Elle ne chercherait pas à le séduire, c’était visiblement déjà fait. Elle ne voulait pas non plus le rejeter. Ce geste incongru et soudain l’avait fortement impressionnée. Ce gars-là n’était pas comme le tout-venant. Il donnait avant de prendre. Serait-il jaloux ? Il faudrait voir cela !

Kahina servit les cafés en faisant très attention à ne pas le frôler, à ne pas froisser la distance du respect de cet être nouveau dans son monde. Il lui semblait bien que cela allait la changer de tous ces branleurs de quartier devenus camés ou dealers, c’est-à-dire impuissants, ou non baisant.

  • Bon ben, assieds-toi, tiens je vais faire un petit pétard, léger parce que Nora, ma grande sœur, veut que nous soyons claires pour aller voir l’imprimeur et régler les détails pour le paiement des mille Premiers numéros, il va falloir que l’on s’active, fini la rigolade, il y a du boulot ! Et vous ? Votre bar, ça tient ? J’ai croisé Stupé hier, il va peut-être reprendre l’appartement de Nora à Alexandre Dumas, lui il pense que vous ne savez pas le tenir, ça va pas durer longtemps, enfin, c’est ce qu’il dit !
  • De quoi se mêle-t-il, nous n’y serions pas, le local serait constamment fermé !
  • Et lui, il pense que s’il ne vous avait pas présentés, vous n’y seriez pas !
  • La Terre ne nous porterait pas, nous serions ailleurs dans l’espace !

— Et où ça ?

Nora venait de sortir de la salle de bains. C’est-à-dire que dans le même temps, elle avait fait irruption au début de leur romance.
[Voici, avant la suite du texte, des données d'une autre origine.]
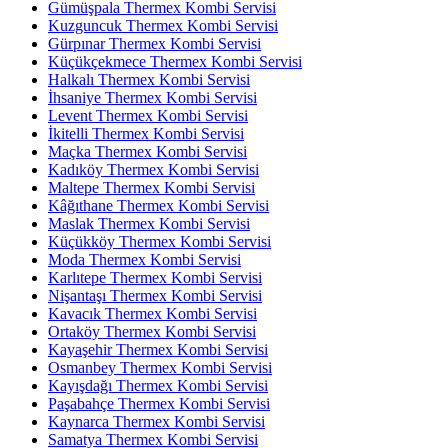
Gümüşpala Thermex Kombi Servisi
Kuzguncuk Thermex Kombi Servisi
Gürpınar Thermex Kombi Servisi
Küçükçekmece Thermex Kombi Servisi
Halkalı Thermex Kombi Servisi
İhsaniye Thermex Kombi Servisi
Levent Thermex Kombi Servisi
İkitelli Thermex Kombi Servisi
Maçka Thermex Kombi Servisi
Kadıköy Thermex Kombi Servisi
Maltepe Thermex Kombi Servisi
Kâğıthane Thermex Kombi Servisi
Maslak Thermex Kombi Servisi
Küçükköy Thermex Kombi Servisi
Moda Thermex Kombi Servisi
Karlıtepe Thermex Kombi Servisi
Nişantaşı Thermex Kombi Servisi
Kavacık Thermex Kombi Servisi
Ortaköy Thermex Kombi Servisi
Kayaşehir Thermex Kombi Servisi
Osmanbey Thermex Kombi Servisi
Kayışdağı Thermex Kombi Servisi
Paşabahçe Thermex Kombi Servisi
Kaynarca Thermex Kombi Servisi
Samatya Thermex Kombi Servisi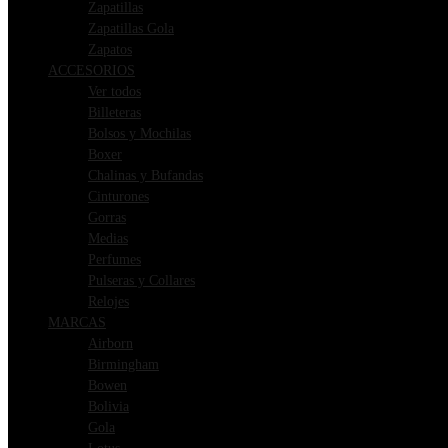
Zapatillas
Zapatillas Gola
Zapatos
ACCESORIOS
Ver todos
Billeteras
Bolsos y Mochilas
Boxer
Chalinas y Bufandas
Cinturones
Gorras
Medias
Perfumes
Pulseras y Collares
Relojes
MARCAS
Airborn
Birmingham
Bowen
Bolivia
Gola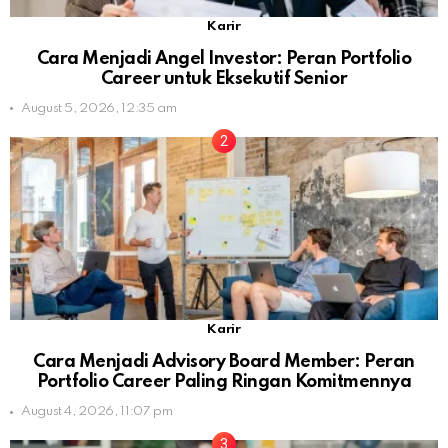
Karir
Cara Menjadi Angel Investor: Peran Portfolio
Career untuk Eksekutif Senior
August 5, 2026, 12:35 am
Karir
Cara Menjadi Advisory Board Member: Peran
Portfolio Career Paling Ringan Komitmennya
August 4, 2026, 11:07 pm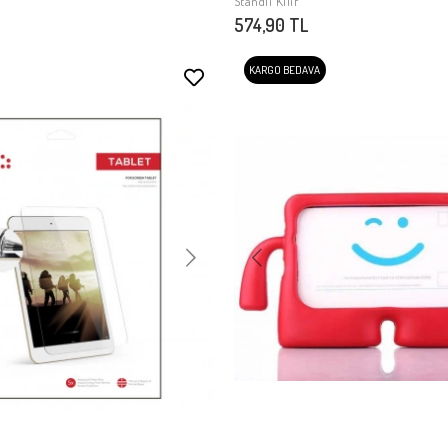
Standlı Kılıf
574,90 TL
KARGO BEDAVA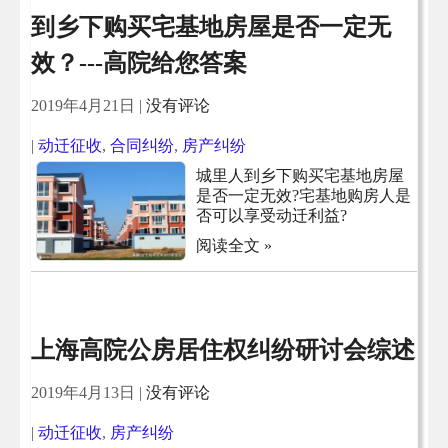
到乡下购买宅基地房屋是否一定无
效？---高院给您答案
2019年4月21日
|
没有评论
|
动迁征收
,
合同纠纷
,
房产纠纷
城里人到乡下购买宅基地房屋
是否一定无效?宅基地购房人是
否可以享受动迁利益?
阅读全文 »
上海高院公房居住权纠纷研讨会综述
2019年4月13日
|
没有评论
|
动迁征收
,
房产纠纷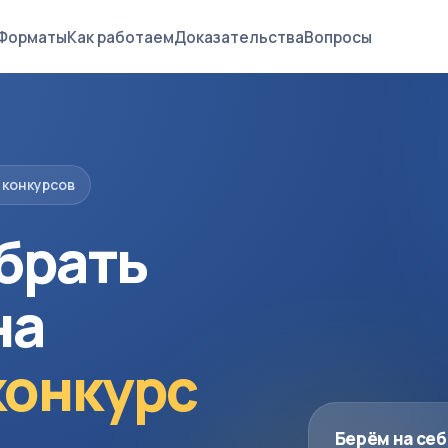
Форматы
Как работаем
Доказательства
Вопросы
 конкурсов
брать
на
конкурс
Берём на себ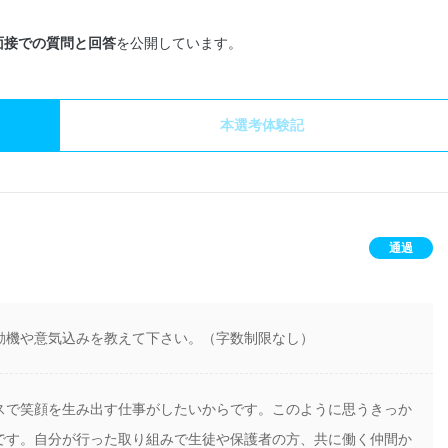
面接での質問と回答
を公開しています。
本選考体験記
通過
動機や意気込みを教えて下さい。（字数制限なし）
スで笑顔を生み出す仕事がしたいからです。このように思うきっか
です。自分が行った取り組みで生徒や保護者の方、共に働く仲間か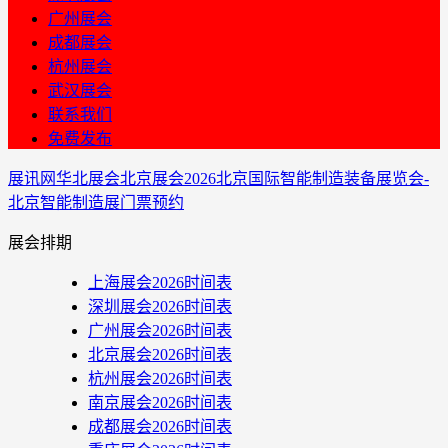
广州展会
成都展会
杭州展会
武汉展会
联系我们
免费发布
展讯网
华北展会
北京展会
2026北京国际智能制造装备展览会-
北京智能制造展门票预约
展会排期
上海展会2026时间表
深圳展会2026时间表
广州展会2026时间表
北京展会2026时间表
杭州展会2026时间表
南京展会2026时间表
成都展会2026时间表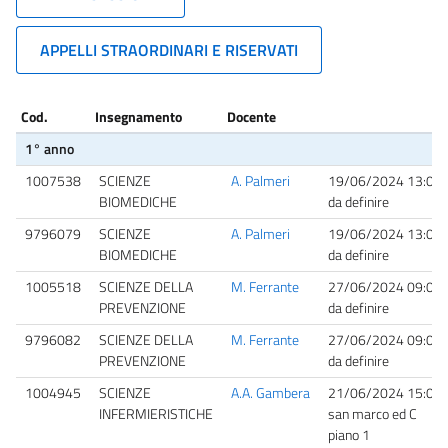
APPELLI STRAORDINARI E RISERVATI
Cod.
Insegnamento
Docente
1° anno
1007538
SCIENZE
A. Palmeri
19/06/2024 13:00
BIOMEDICHE
da definire
9796079
SCIENZE
A. Palmeri
19/06/2024 13:00
BIOMEDICHE
da definire
1005518
SCIENZE DELLA
M. Ferrante
27/06/2024 09:00
PREVENZIONE
da definire
9796082
SCIENZE DELLA
M. Ferrante
27/06/2024 09:00
PREVENZIONE
da definire
1004945
SCIENZE
A.A. Gambera
21/06/2024 15:00
INFERMIERISTICHE
san marco ed C
piano 1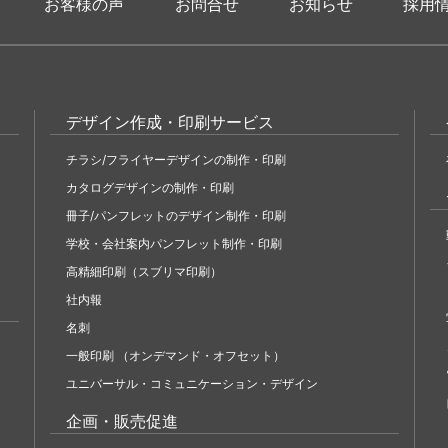
お客様の声
お問合せ
お知らせ
採用
デザイン作成・印刷サービス
チラシ/フライヤーデザインの制作・印刷
カタログデザインの制作・印刷
冊子/パンフレットのデザイン制作・印刷
学校・会社案内パンフレット制作・印刷
高精細印刷（スブリマ印刷）
社内報
名刺
一般印刷 （オンデマンド・オフセット）
ユニバーサル・コミュニケーション・デザイン
企画・販売促進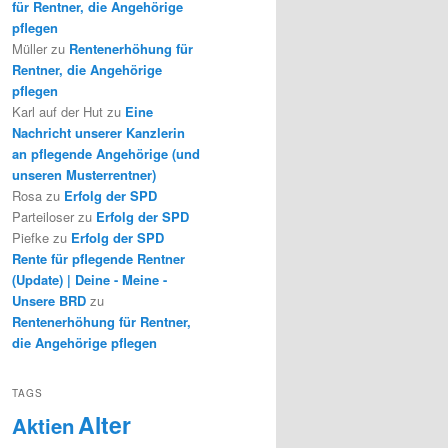
für Rentner, die Angehörige
pflegen
Müller
zu
Rentenerhöhung für
Rentner, die Angehörige
pflegen
Karl auf der Hut
zu
Eine
Nachricht unserer Kanzlerin
an pflegende Angehörige (und
unseren Musterrentner)
Rosa
zu
Erfolg der SPD
Parteiloser
zu
Erfolg der SPD
Piefke
zu
Erfolg der SPD
Rente für pflegende Rentner
(Update) | Deine - Meine -
Unsere BRD
zu
Rentenerhöhung für Rentner,
die Angehörige pflegen
TAGS
Alter
Aktien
C’était un peu cela de partager le plus clair de ses moments avec ses frères et sœurs. On ne savait jamais bien d’où ils pouvaient sortir ainsi, avec une si grande pertinence, de chaque recoin de sa vie privée. Et Nora venait de sortir de la salle de bains. Elle reluqua Arthur, elle l’aimait bien.